_Exercise directions:_
Count the lines of the records below that hold the word "want", and give only the number.

_Record extracts:_
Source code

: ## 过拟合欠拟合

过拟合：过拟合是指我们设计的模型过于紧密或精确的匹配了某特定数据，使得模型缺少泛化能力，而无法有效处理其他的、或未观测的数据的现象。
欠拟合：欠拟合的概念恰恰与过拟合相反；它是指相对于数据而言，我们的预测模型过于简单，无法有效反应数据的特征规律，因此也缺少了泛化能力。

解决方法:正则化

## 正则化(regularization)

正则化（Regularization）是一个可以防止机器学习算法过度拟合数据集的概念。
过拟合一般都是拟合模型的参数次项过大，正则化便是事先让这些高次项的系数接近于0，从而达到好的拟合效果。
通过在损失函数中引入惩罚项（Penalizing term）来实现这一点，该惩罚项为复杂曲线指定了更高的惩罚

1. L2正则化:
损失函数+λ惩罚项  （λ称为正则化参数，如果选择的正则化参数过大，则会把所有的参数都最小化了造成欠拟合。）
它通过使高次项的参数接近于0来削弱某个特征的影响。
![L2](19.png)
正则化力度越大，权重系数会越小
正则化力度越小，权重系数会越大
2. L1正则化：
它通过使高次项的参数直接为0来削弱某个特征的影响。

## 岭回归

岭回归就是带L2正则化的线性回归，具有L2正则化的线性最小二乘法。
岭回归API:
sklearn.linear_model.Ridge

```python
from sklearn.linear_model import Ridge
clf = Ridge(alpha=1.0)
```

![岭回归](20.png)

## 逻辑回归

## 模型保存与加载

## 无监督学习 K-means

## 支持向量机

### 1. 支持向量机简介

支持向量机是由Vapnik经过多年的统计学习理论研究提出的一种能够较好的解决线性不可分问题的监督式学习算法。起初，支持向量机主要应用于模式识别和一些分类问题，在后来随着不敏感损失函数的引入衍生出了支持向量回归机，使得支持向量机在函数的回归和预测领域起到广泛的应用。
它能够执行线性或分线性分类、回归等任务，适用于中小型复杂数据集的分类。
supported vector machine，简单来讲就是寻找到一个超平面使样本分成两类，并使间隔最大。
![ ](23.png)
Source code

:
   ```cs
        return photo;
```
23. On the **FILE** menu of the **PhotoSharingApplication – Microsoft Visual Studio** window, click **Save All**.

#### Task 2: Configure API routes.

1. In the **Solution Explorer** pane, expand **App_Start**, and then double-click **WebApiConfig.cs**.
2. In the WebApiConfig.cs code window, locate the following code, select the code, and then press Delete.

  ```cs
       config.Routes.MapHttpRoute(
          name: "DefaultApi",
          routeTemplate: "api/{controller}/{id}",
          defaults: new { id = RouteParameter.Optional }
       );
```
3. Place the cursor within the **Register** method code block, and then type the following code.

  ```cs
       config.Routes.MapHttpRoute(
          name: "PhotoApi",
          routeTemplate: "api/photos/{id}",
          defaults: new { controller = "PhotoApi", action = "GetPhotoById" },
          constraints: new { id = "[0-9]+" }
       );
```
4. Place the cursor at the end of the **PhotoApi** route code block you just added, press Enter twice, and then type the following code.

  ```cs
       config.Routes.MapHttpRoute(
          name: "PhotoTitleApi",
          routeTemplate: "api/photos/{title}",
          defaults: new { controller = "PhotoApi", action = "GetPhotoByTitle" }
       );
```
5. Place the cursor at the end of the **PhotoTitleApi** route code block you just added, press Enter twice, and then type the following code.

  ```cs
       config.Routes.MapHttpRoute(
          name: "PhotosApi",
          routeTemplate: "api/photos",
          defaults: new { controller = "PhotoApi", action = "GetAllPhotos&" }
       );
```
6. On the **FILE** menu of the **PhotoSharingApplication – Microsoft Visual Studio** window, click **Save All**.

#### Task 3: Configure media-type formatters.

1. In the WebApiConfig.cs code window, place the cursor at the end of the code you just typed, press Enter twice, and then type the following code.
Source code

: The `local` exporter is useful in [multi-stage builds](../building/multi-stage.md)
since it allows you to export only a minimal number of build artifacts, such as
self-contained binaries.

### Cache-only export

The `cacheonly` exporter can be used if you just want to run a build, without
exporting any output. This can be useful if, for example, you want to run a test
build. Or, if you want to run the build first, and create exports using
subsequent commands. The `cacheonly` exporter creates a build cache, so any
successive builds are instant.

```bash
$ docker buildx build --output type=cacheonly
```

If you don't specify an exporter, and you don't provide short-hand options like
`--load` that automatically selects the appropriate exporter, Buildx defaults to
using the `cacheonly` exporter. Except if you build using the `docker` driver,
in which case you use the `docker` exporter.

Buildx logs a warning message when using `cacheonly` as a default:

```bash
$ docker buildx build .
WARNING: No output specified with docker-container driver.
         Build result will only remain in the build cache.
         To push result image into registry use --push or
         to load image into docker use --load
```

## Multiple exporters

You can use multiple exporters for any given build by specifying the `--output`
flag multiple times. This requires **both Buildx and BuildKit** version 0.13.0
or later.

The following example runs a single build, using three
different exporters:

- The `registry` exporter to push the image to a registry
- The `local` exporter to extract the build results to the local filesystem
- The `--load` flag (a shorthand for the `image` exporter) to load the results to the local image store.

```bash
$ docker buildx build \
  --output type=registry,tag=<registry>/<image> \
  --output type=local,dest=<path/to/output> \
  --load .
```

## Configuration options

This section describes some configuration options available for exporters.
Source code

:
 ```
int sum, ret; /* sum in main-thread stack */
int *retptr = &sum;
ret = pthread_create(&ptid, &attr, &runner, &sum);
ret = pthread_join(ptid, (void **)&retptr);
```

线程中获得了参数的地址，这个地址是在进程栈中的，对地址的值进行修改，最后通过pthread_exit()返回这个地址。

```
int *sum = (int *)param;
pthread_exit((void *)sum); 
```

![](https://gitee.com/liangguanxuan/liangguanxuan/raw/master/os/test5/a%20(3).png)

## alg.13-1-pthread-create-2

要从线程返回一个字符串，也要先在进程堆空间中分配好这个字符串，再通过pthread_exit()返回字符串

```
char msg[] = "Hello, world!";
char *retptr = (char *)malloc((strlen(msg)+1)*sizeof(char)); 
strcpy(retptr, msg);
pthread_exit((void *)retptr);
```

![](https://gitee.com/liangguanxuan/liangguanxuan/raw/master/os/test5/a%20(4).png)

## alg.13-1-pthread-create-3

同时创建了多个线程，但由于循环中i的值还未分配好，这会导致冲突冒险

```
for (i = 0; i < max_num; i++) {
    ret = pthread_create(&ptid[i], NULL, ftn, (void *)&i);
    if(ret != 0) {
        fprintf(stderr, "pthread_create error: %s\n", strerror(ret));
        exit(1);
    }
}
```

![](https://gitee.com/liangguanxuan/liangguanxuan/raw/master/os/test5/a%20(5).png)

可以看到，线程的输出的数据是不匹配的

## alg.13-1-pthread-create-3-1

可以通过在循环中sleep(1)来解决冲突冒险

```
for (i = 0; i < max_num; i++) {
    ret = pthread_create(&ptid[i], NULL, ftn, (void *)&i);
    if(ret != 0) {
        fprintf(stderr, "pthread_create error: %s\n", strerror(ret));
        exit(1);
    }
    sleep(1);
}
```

_Your solution:_
3